**AIM OF THE EXERCISE**
Since the records include pictures, leave those out while you reproduce exactly and only the lines from the one containing "New Arrivals" through the one containing "We ensure all work meets local regulations", inclusive.
──────
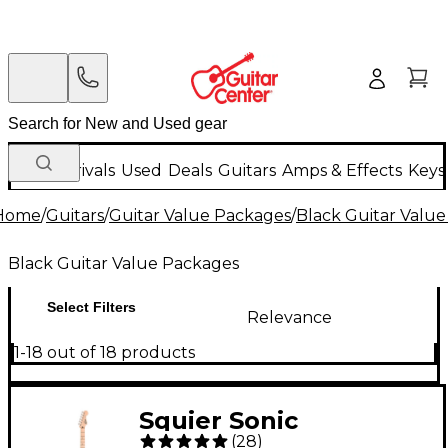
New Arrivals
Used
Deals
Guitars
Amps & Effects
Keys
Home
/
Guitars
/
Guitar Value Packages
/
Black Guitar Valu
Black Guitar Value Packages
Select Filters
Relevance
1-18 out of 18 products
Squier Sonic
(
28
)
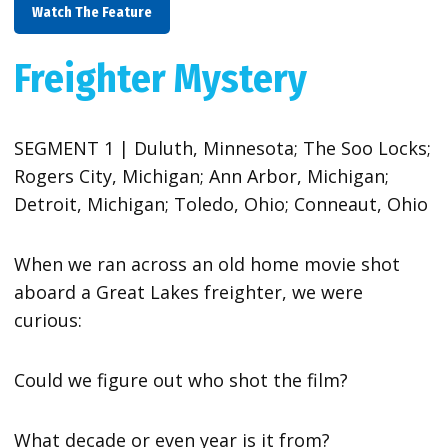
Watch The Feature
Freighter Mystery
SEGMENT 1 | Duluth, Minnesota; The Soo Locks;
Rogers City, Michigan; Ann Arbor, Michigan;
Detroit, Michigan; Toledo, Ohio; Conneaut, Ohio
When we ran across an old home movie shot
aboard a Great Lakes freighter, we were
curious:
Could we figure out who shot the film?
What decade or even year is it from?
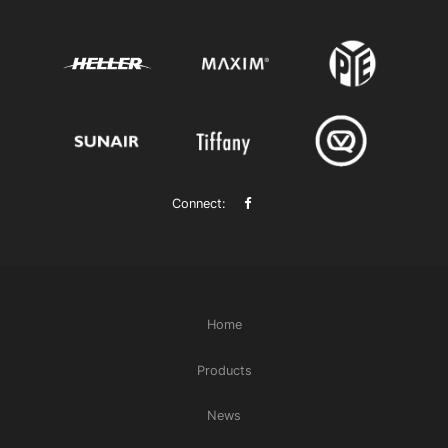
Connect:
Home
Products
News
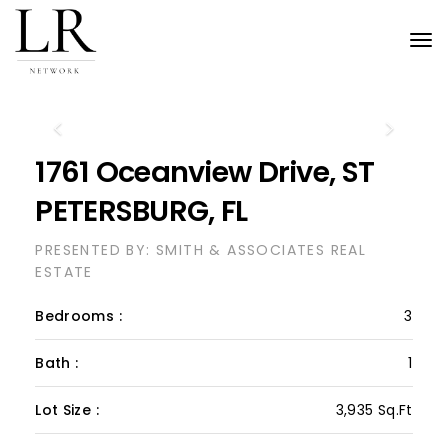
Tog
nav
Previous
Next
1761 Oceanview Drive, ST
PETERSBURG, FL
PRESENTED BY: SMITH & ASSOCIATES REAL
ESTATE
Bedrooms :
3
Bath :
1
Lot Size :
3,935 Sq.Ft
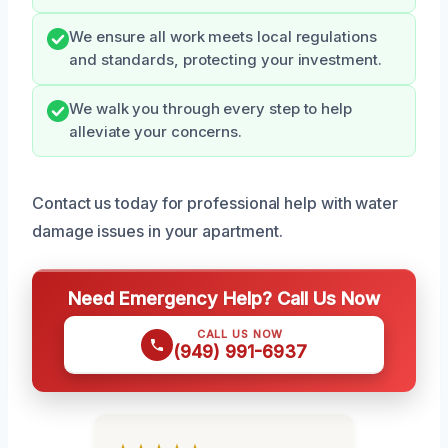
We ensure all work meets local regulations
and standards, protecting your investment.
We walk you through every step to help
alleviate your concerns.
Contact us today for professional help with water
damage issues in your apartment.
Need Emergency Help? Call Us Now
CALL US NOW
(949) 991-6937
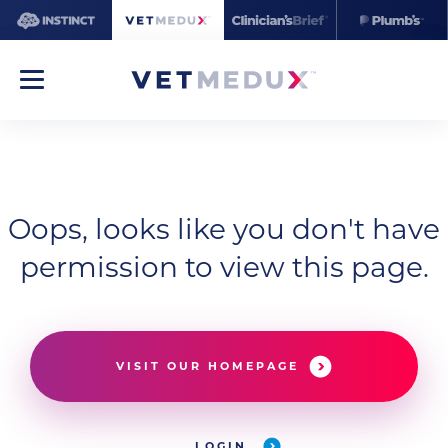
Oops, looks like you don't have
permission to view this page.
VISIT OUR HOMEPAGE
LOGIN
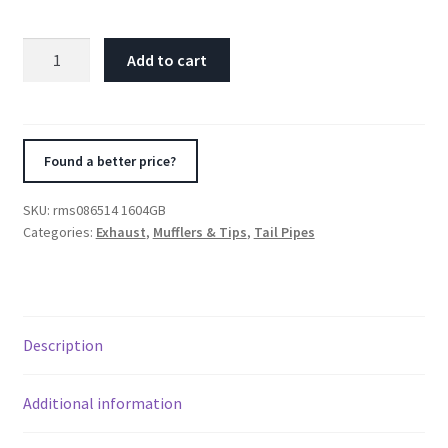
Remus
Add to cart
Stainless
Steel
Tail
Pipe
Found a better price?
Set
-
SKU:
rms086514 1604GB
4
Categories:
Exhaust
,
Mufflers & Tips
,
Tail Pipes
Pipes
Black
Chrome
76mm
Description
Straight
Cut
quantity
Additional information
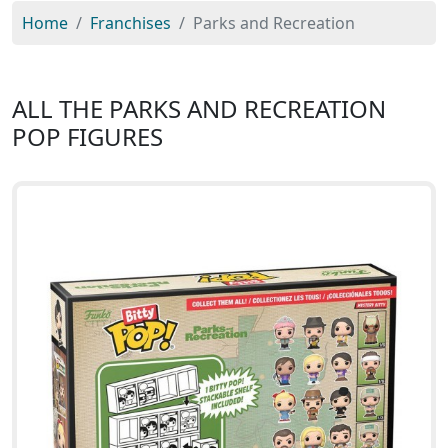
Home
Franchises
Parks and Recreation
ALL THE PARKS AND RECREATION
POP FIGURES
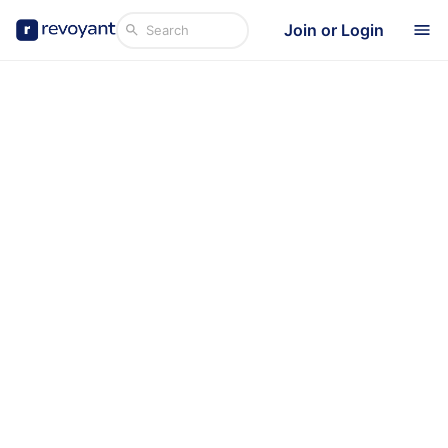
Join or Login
──────
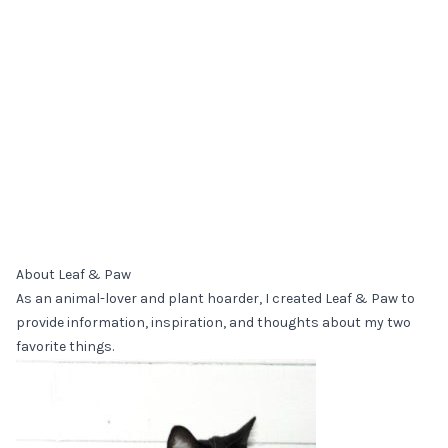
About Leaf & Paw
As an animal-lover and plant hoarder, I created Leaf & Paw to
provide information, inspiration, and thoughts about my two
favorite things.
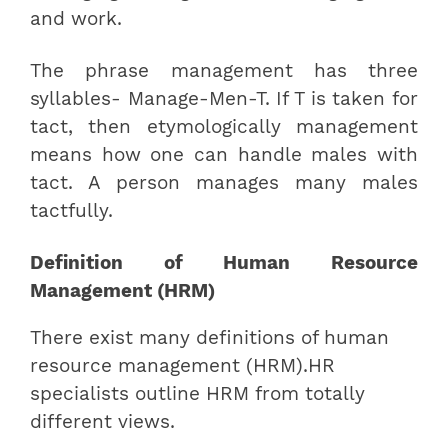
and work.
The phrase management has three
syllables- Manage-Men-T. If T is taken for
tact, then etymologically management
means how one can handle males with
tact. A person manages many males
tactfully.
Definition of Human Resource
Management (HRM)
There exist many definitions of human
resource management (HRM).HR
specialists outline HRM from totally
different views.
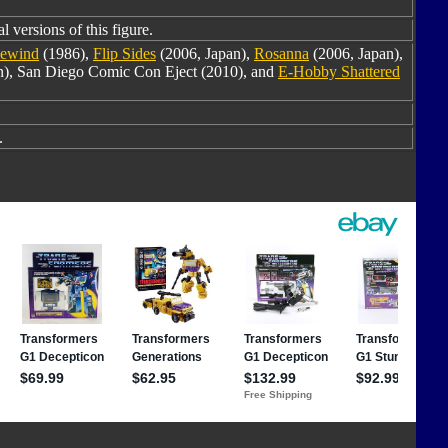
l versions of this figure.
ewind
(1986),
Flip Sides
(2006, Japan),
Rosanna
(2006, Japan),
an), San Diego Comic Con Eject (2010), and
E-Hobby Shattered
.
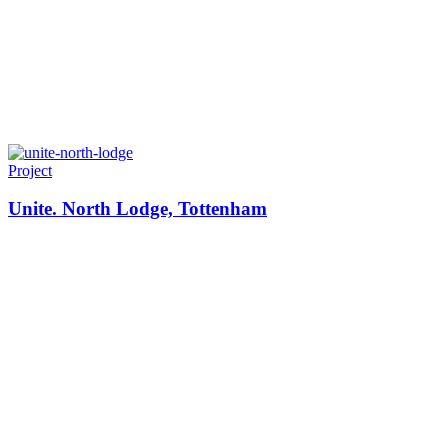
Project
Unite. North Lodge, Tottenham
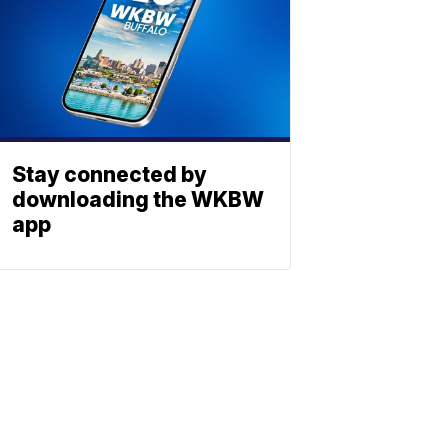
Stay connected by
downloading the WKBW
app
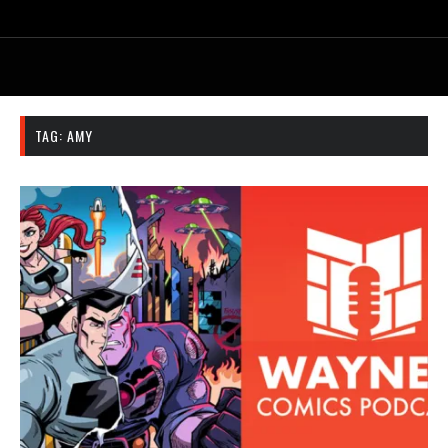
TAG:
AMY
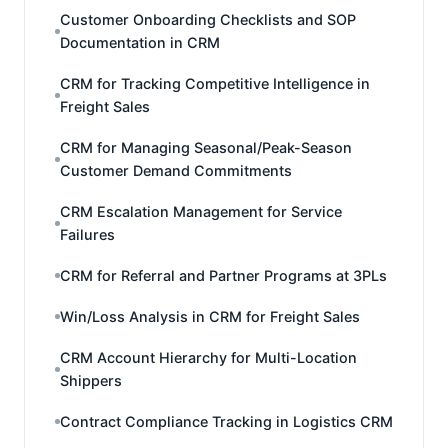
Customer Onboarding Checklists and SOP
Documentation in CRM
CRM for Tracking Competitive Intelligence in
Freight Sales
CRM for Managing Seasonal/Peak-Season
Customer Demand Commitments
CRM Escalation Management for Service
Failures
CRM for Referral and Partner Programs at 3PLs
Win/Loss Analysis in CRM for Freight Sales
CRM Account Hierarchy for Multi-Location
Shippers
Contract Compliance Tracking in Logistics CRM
──────
**REPLY**
New Arrivals
Used
Deals
Guitars
Amps & Effects
Keys
Home
/
Guitars
/
Guitar Value Packages
/
Black Guitar Valu
Black Guitar Value Packages
Select Filters
Relevance
1-18 out of 18 products
Squier Sonic
(
28
)
Watch The Feature
Freighter Mystery
SEGMENT 1 | Duluth, Minnesota; The Soo Locks;
Rogers City, Michigan; Ann Arbor, Michigan;
Detroit, Michigan; Toledo, Ohio; Conneaut, Ohio
When we ran across an old home movie shot
aboard a Great Lakes freighter, we were
curious:
Could we figure out who shot the film?
What decade or even year is it from?
Connect:
Home
Products
News
Tog
nav
Previous
Next
1761 Oceanview Drive, ST
PETERSBURG, FL
PRESENTED BY: SMITH & ASSOCIATES REAL
ESTATE
Bedrooms :
3
Bath :
1
Lot Size :
3,935 Sq.Ft
We ensure all work meets local regulations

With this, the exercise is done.